Euclid discovers the most ancient quasar ever seen, at 670 million years after the Big Bang
ESA’s Euclid space telescope has discovered the most distant quasar ever observed, a supermassive black hole-powered beacon shining when the universe was just 670 million years old, about 5% of its current age of 13.8 billion years.
The quasar, designated EUCL J172902.75+641018.1, has a redshift of 7.77, surpassing the previous record of 7.64 set in 2021 by about 15 million years. Its light has traveled for more than 13 billion years to reach Euclid’s mirror.
The discovery is part of a haul of 31 new quasars announced on July 6 in Astronomy & Astrophysics, including a second record-breaker at redshift 7.69 and 12 objects at redshift 7 or higher. Before Euclid, astronomers had found only about nine quasars at those extreme distances over more than a decade of searching. Euclid matched that total in about a single year of observations.
“The Euclid team has taken a true census of quasars at the dawn of the universe for the first time,” said Antonio La Marca, an ESA Research Fellow and co-author of the study.
How Euclid found them
Euclid’s unique combination of capabilities makes it the first telescope able to conduct a wide and sensitive search for the earliest quasars. It will eventually cover more than one-third of the sky through its Euclid Wide Survey, uses sharp space-based imaging free from atmospheric distortion, and sees in the near-infrared wavelengths where light from the most distant objects has been stretched by the expansion of the universe.

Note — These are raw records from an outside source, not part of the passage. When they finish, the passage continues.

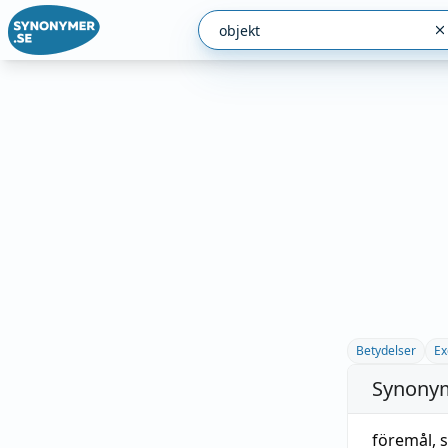
Betydelser
Ex
Synonym
föremål
,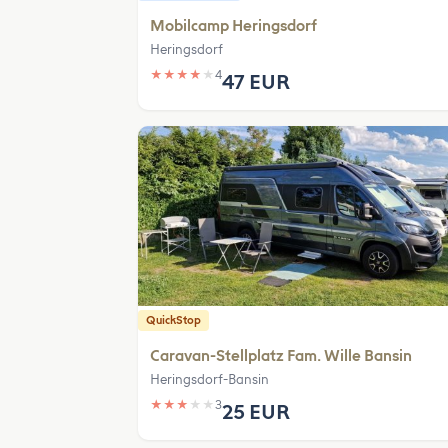
Mobilcamp Heringsdorf
Heringsdorf
★
★
★
★
★
4
47 EUR
QuickStop
Caravan-Stellplatz Fam. Wille Bansin
Heringsdorf-Bansin
★
★
★
★
★
3
25 EUR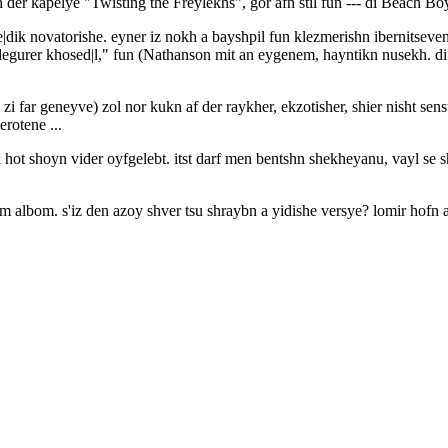
er kapelye "Twisting the Freylekhs", gor afn stil fun --- di Beach Boys.
|dik novatorishe. eyner iz nokh a bayshpil fun klezmerishn ibernitseve
adegurer khosed|l," fun (Nathanson mit an eygenem, hayntikn nusekh. di
en zi far geneyve) zol nor kukn af der raykher, ekzotisher, shier nisht 
rotene ...
ot shoyn vider oyfgelebt. itst darf men bentshn shekheyanu, vayl se sh
dem albom. s'iz den azoy shver tsu shraybn a yidishe versye? lomir hofn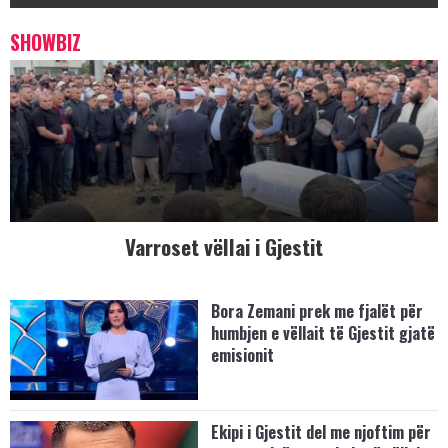
SHOWBIZ
Varroset vëllai i Gjestit
Bora Zemani prek me fjalët për
humbjen e vëllait të Gjestit gjatë
emisionit
Ekipi i Gjestit del me njoftim për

The detection pipeline used machine learning applied to Euclid’s optical and near-infrared images to identify “dropout” signatures, the telltale spectral break that marks high-redshift quasars. Ancillary data from the Subaru Telescope’s Hyper Suprime-Cam, the Dark Energy Survey, and LOFAR helped narrow the field. Ground-based spectroscopic follow-up using the Keck Observatory, Magellan telescopes, and the Large Binocular Telescope confirmed 31 quasars with a success rate of about 30%, about 10 times better than previous survey efforts.

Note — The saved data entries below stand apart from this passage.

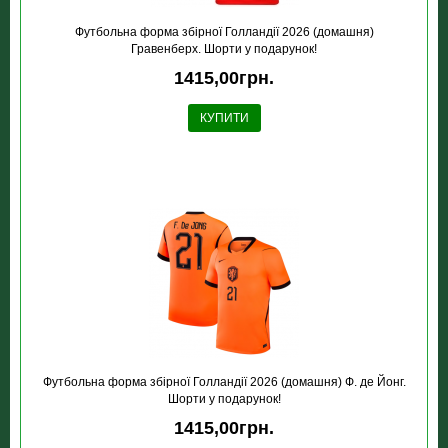
Футбольна форма збірної Голландії 2026 (домашня)
Гравенберх. Шорти у подарунок!
1415,00грн.
КУПИТИ
Футбольна форма збірної Голландії 2026 (домашня) Ф. де Йонг.
Шорти у подарунок!
1415,00грн.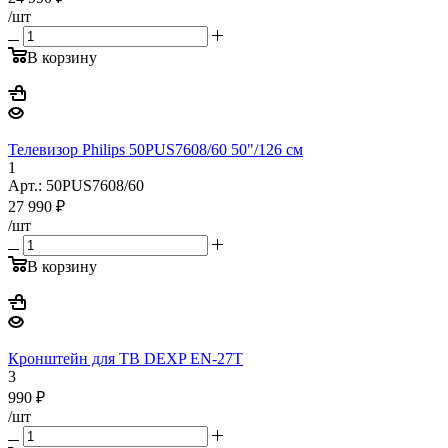
/шт
В корзину
Телевизор Philips 50PUS7608/60 50"/126 см
1
Арт.: 50PUS7608/60
27 990
₽
/шт
В корзину
Кронштейн для ТВ DEXP EN-27T
3
990
₽
/шт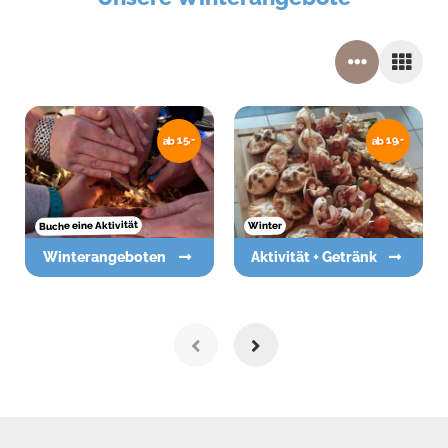
ab 15,-
ab 19,-
Buche eine Aktivität
Winter
Winterangeboten
Aktivität + Getränk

“Euclid is a true game changer,” said Daming Yang of Leiden University, lead author of the study. “It lets us search far more efficiently to capture much fainter light. It is a unique tool for quasar hunting.”
Why it matters
Quasars are supermassive black holes at the centers of galaxies, actively consuming surrounding gas and shining with the light of trillions of stars. Finding them at redshifts above 7 means probing a time when the universe was undergoing its last major transition: the epoch of reionization, when cold, neutral hydrogen was broken apart by the first stars and galaxies, making the universe transparent for the first time.
These quasars act as cosmic beacons, illuminating conditions during that era. But the bigger question is how supermassive black holes reached millions or billions of solar masses in less than 700 million years. The leading theories propose either direct collapse of massive gas clouds or rapid growth from stellar-mass seeds, and a statistically meaningful sample of early quasars is the key to distinguishing between them.

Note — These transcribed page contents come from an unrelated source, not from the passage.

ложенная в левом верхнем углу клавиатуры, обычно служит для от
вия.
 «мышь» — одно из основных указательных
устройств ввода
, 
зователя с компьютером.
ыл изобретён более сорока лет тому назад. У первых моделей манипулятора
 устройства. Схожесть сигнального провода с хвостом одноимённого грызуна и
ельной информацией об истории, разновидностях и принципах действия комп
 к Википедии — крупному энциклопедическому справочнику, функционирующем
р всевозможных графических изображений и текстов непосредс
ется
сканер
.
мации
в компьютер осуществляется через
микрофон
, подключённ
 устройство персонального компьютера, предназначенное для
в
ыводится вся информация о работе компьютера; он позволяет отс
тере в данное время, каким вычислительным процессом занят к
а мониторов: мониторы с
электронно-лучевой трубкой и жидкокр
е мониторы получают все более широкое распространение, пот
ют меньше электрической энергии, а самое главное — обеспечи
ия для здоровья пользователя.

“This is one of the greatest mysteries in astrophysics,” Yang said. “By finding and studying these quasars, we can better understand how these enormous systems formed and grew so quickly.”
A glimpse inside an early quasar
The second-most distant quasar in the haul, at redshift 7.69, was studied in detail by a companion paper led by Silvia Belladitta of the Max Planck Institute for Astronomy. The observations show it embedded inside a dusty, gas-rich galaxy that is furiously forming new stars, providing the first detailed view of the host environment of an early supermassive black hole.
“Discovery is only the first step,” Belladitta said. “Observing these objects across the full electromagnetic spectrum allows us to characterize the environments of these quasars and their host galaxies.”
Euclid launched in July 2023 aboard a SpaceX Falcon 9 and began routine science operations in February 2024. Its Data Release 1, expected in late 2026, will be the largest space-based map of the universe ever produced. The full six-year survey is expected to uncover hundreds more high-redshift quasars, possibly including the first examples above redshift 8.
“Ancient quasars are rare discoveries,” said Valeria Pettorino, ESA Euclid Project Scientist. “They are interesting in themselves, but also time machines that enable us to explore the early universe.”